Bob @ TALO certainly brings some interesting stuff to the market. Some Ruger here, some Altamont there and it's a nice package. Not a short barrle person, nor one big on flutes but it's anice little rimfire none-the-less. Enjoy! :smt023


----------



## MLB (Oct 4, 2006)

I do like those grips. They look comfortable. Never thought of finger grooves on a Ruger Mark.


----------



## BeefyBeefo (Jan 30, 2008)

I love those grips!!

I also love my MKII! Nice gun! :smt023


----------



## TightCollar (Jan 29, 2008)

I picked up the very same gun this afternoon. Bought it for looks, hoping to use it in the rimfire division of the local steel shoots. Learning to disassemble and clean is more than I imagined it might be. I am having fun.

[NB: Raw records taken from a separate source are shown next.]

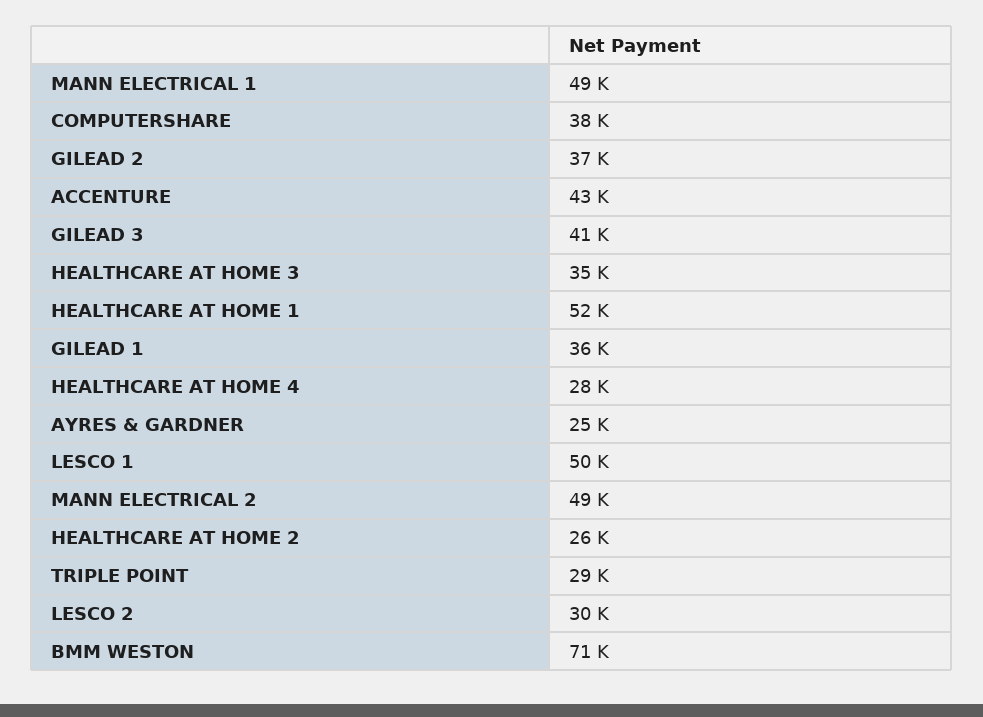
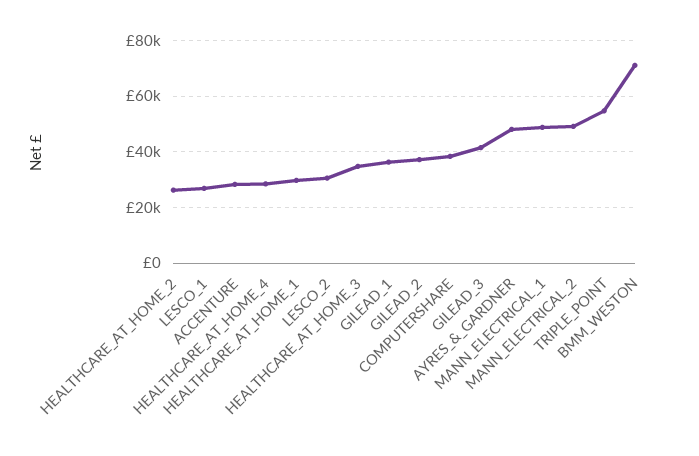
  {
    "MANN ELECTRICAL 1": 49000,
    "COMPUTERSHARE": 38000,
    "GILEAD 2": 37000,
-   "ACCENTURE": 43000,
+   "ACCENTURE": 27500,
    "GILEAD 3": 41000,
    "HEALTHCARE AT HOME 3": 35000,
-   "HEALTHCARE AT HOME 1": 52000,
+   "HEALTHCARE AT HOME 1": 30000,
    "GILEAD 1": 36000,
    "HEALTHCARE AT HOME 4": 28000,
-   "AYRES & GARDNER": 25000,
+   "AYRES & GARDNER": 47500,
-   "LESCO 1": 50000,
+   "LESCO 1": 27500,
    "MANN ELECTRICAL 2": 49000,
    "HEALTHCARE AT HOME 2": 26000,
-   "TRIPLE POINT": 29000,
+   "TRIPLE POINT": 55000,
    "LESCO 2": 30000,
    "BMM WESTON": 71000
  }

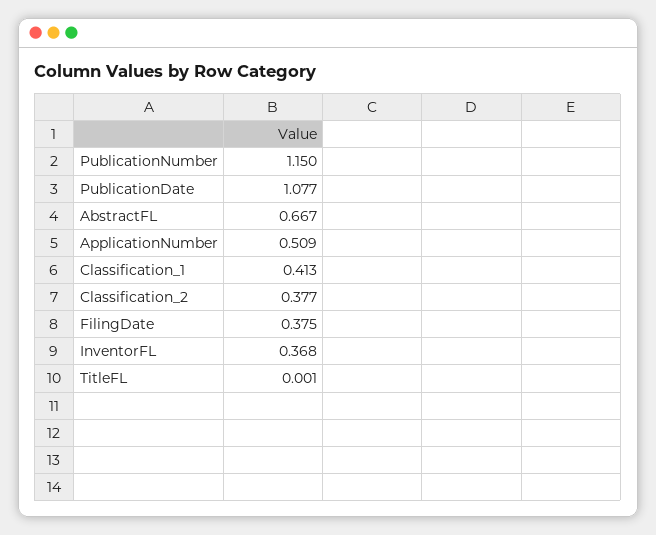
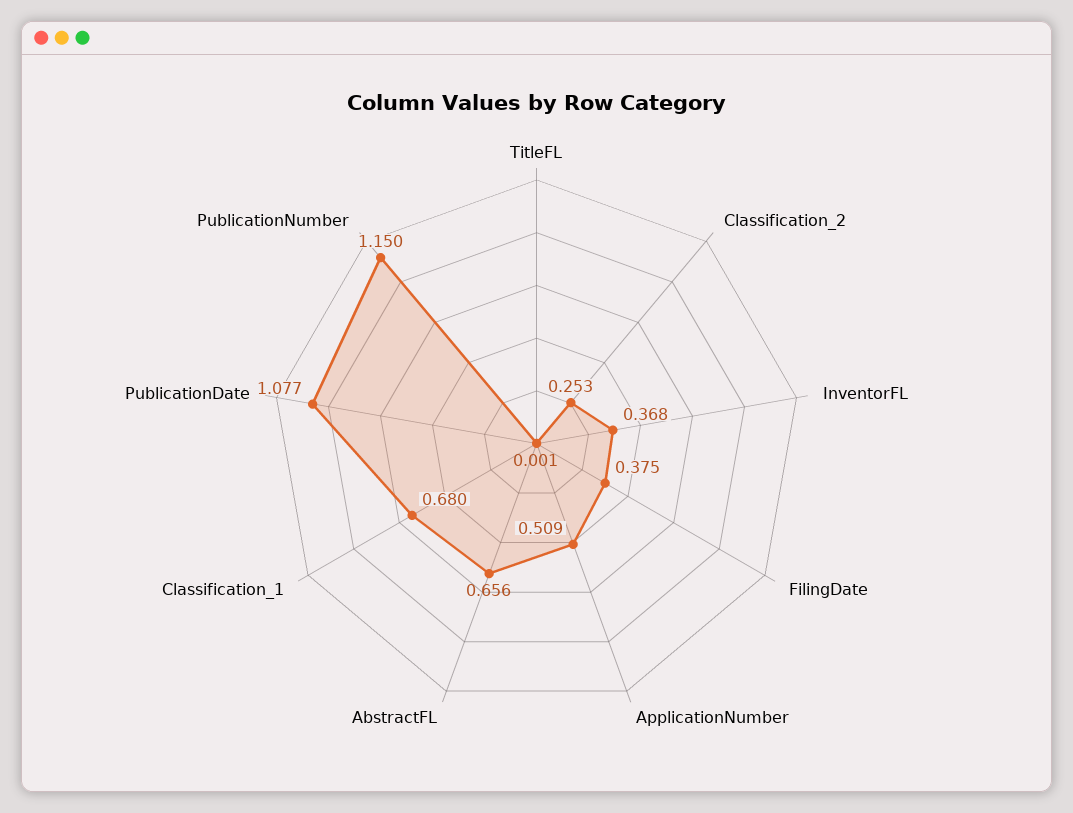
  {
    "PublicationNumber": 1.15,
    "PublicationDate": 1.077,
-   "AbstractFL": 0.667,
+   "AbstractFL": 0.656,
    "ApplicationNumber": 0.509,
-   "Classification_1": 0.413,
+   "Classification_1": 0.68,
-   "Classification_2": 0.377,
+   "Classification_2": 0.253,
    "FilingDate": 0.375,
    "InventorFL": 0.368,
    "TitleFL": 0.001
  }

Without having shot it yet, my early disappointment is that the mag release button is absolutely buried in that beautiful grip. Thumb release is out of the question, so am toying with different methods using different fingers on the support hand. We do mag changes on the clock, so this is a concern for me. 

It may not serve too well for competition, but it is so pretty, I am a happy Rugerite. May need a different model before too long for the comps

Steve


----------



## TightCollar (Jan 29, 2008)

*update*

took two days and three friends to get this pistol back together again. I love Ruger, and hope to compete well with this gun, but Great Googalee Moogalee what a Rubic Cube of a system to reassemble. Progress.

Steve


----------



## MLB (Oct 4, 2006)

Driving a car is tough the first couple times you try it too. Afterwhile, it's second nature. Congrats on the Ruger.


----------